GENEVA (Reuters) - Countries seeking a global pact to simplify and open up worldwide trade are also forging side deals that make commerce more complex, distort flows and put small countries at the mercy of bigger, richer nations.
Diplomats and trade experts say bilateral and regional accords are creating a confusing web of trade links — often described as a “spaghetti bowl” — that may undercut World Trade Organization (WTO) efforts to level the playing field for all.
“Regionalism won’t go away. It will continue to spread,” said Eirik Glenne, Norway’s ambassador to the WTO. But such regional free trade agreements (FTAs) are not the best way to organize world trade told a WTO conference.
The main objection to such small-scale free trade agreements is that they encourage ties between certain pairs and groups of countries at the expense of others, causing producers to use suppliers that may not be the most competitive.
“The spaghetti bowl falls hardest on the heads of the smallest countries,” said Richard Baldwin, a trade expert at Geneva’s Graduate Institute of International Studies.
Nearly 400 regional and bilateral FTAs are due to be implemented by 2010 and more than 200 are already in force. Only one of the WTO’s 151 member states, Mongolia, is not party to such a deal.
Many export-reliant countries have sought out regional deals out of frustration at the slow pace of the WTO’s six-year-old Doha round of talks, where 151 member states are struggling to agree on ways to lower worldwide tariffs and subsidies.
“The WTO is going in the right direction, but not at the right speed,” Mario Matus, Chile’s WTO ambassador, told a WTO conference this week.
Matus said Chile, which has signed 20 FTAs with about 60 countries, cannot produce efficiently for its home market and needs secure access for its exports abroad to power its economy.
“We’re a young country, we have to go quicker,” he said. “We have to get people out of poverty quicker.”
But regional inter-governmental deals often ignore the reality of modern business, which relies on global supply chains involving dozens of nations.
“Trade is not done between countries, trade is done between companies,” said Michael Treschow, chairman of Swedish telecoms infrastructure maker Ericsson.
Treschow argues trade is so complex it cannot be regulated through bilateral deals but needs worldwide, or multilateral, arrangements, and the WTO is the only body that can handle this.
For Treschow like many diplomats, the answer is a successful conclusion to the stumbling global trade talks known as the Doha round, launched nearly six years ago to revive confidence in the world economy and help developing countries grow out of poverty.
“We have to complete the Doha round first and that’s the most important step,” said Sun Zhenyu, China’s WTO ambassador.

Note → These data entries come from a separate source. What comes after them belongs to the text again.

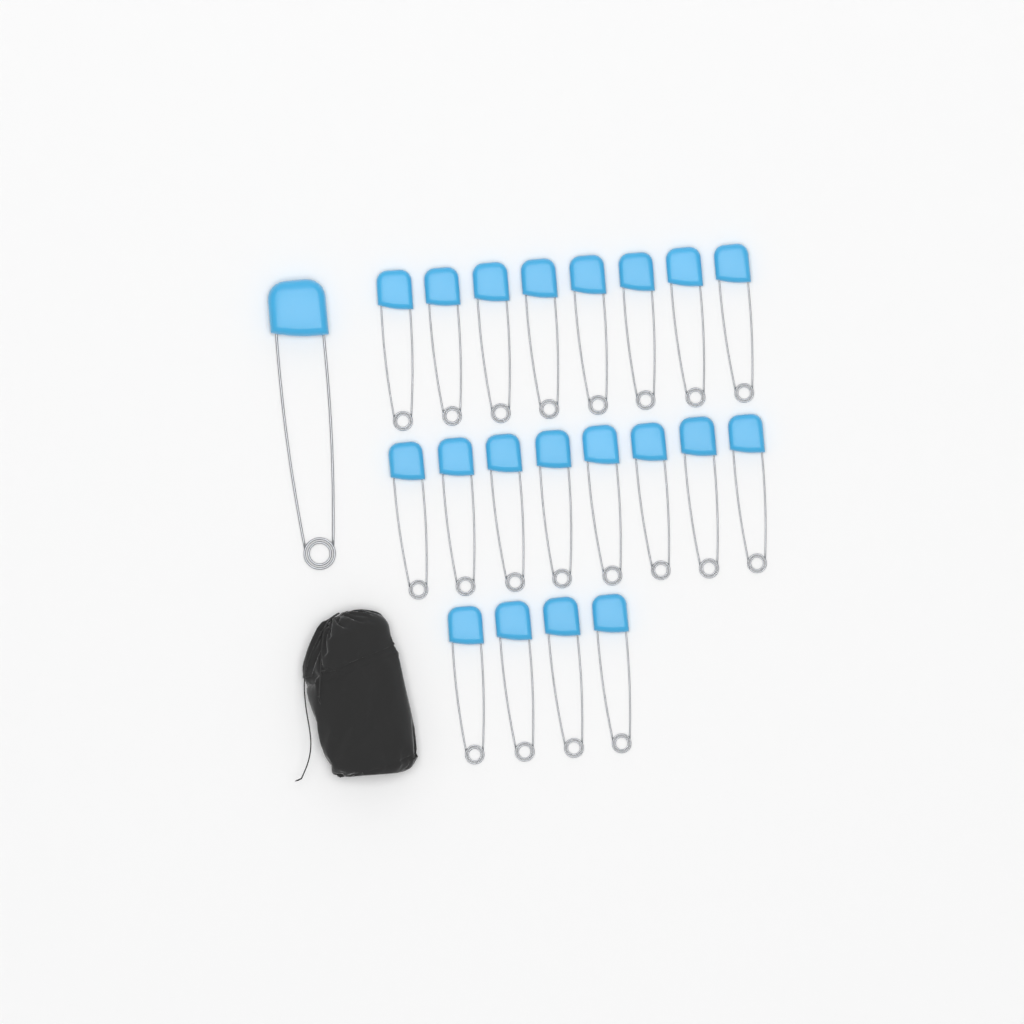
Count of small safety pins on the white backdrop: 20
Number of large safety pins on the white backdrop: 1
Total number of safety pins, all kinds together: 21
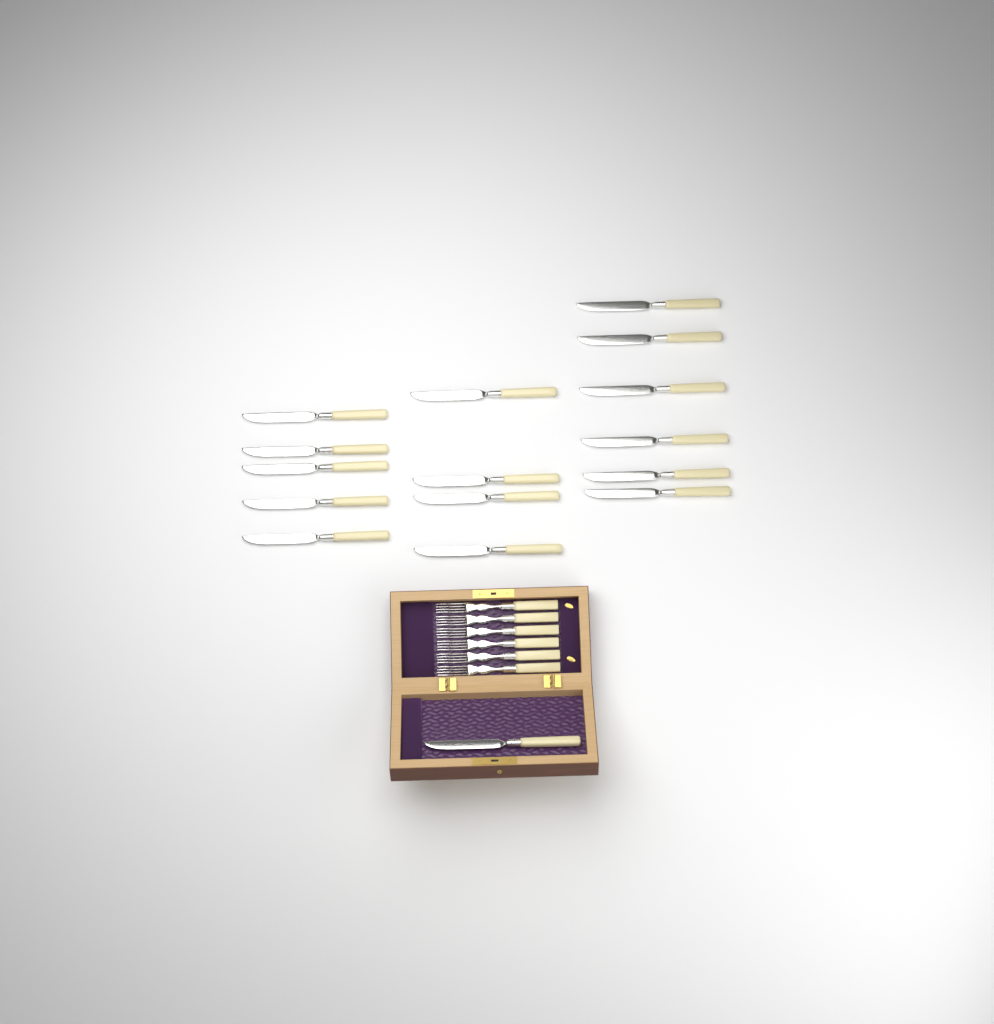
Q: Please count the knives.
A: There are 16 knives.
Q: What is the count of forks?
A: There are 6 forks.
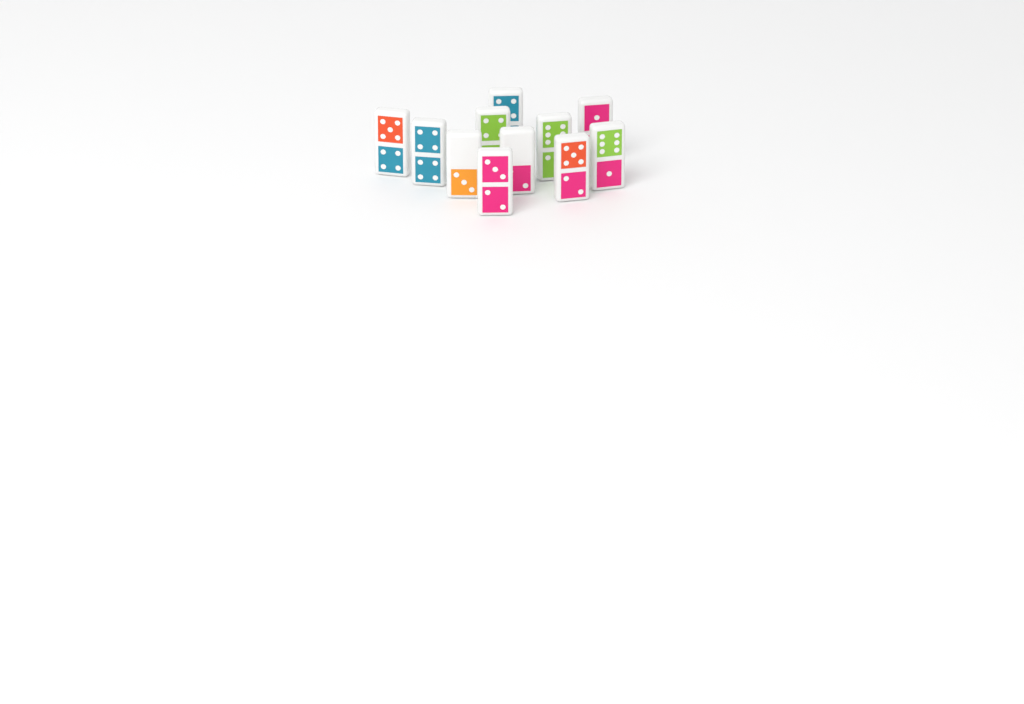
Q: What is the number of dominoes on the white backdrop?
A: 11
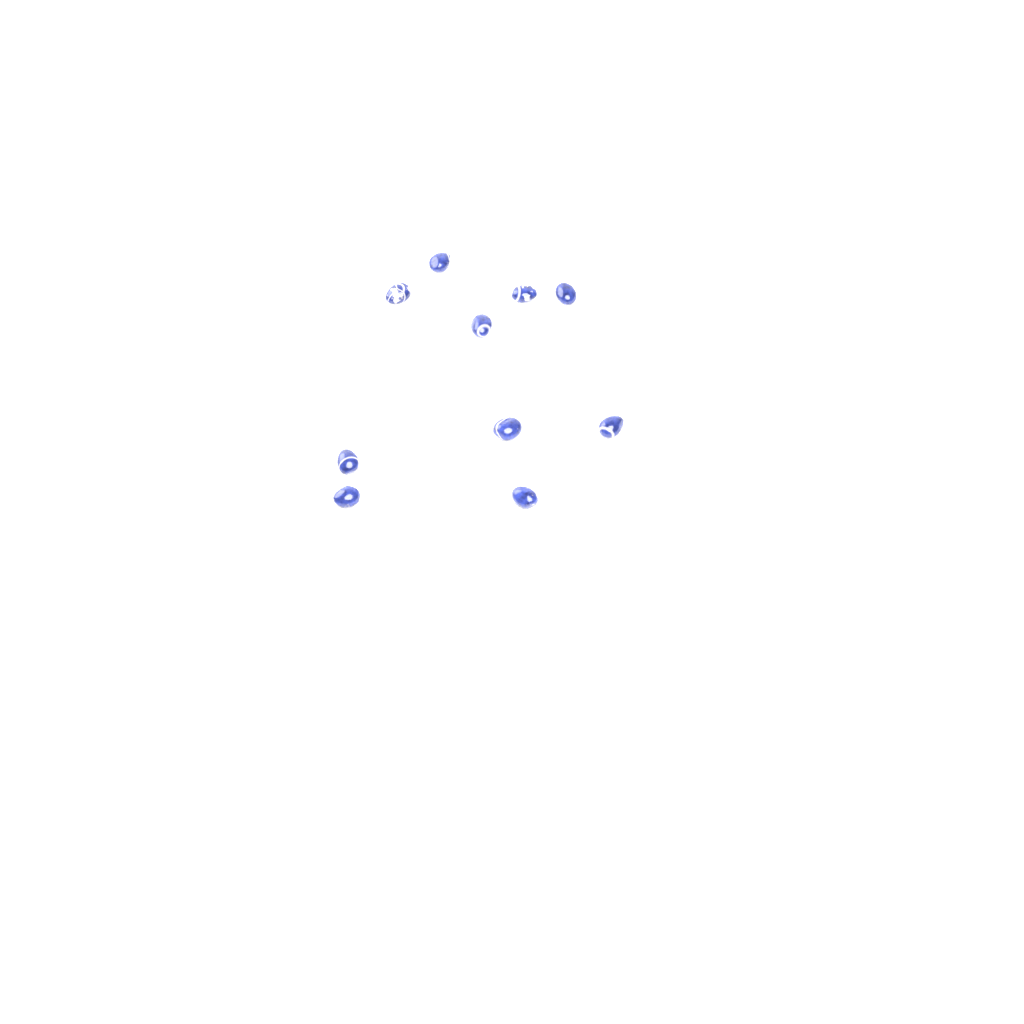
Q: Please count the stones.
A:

Leaders of 21 Asia-Pacific economies issued a statement last weekend of strong support for the Doha round, but in what many see as a “Plan B” said they would continue to study proposals for a regional free trade area too.
Gary Hufbauer of the Peterson Institute for International Economics in Washington estimates the proposed Asia-Pacific free trade agreement could increase the region’s trade by $4.8 trillion a year, from the average $7.9 trillion in 2000-2005.
Regardless of the outcome of the WTO’s Doha talks, Baldwin of the Graduate Institute of International Studies said bilateral and regional accords would continue to have appeal.
“Even if the Doha round concludes successfully tomorrow, regional trade agreements will continue to be signed,” he said. “The Doha round will do almost nothing to tame the tangle.”
For WTO Director General Pascal Lamy, the question is no longer whether the regional deals are good or bad, but how they can be integrated into the global system.
“We need to look at the manner in which regional trade agreements operate, and what effects they have on trade opening and on the creation of new economic opportunities,” he said.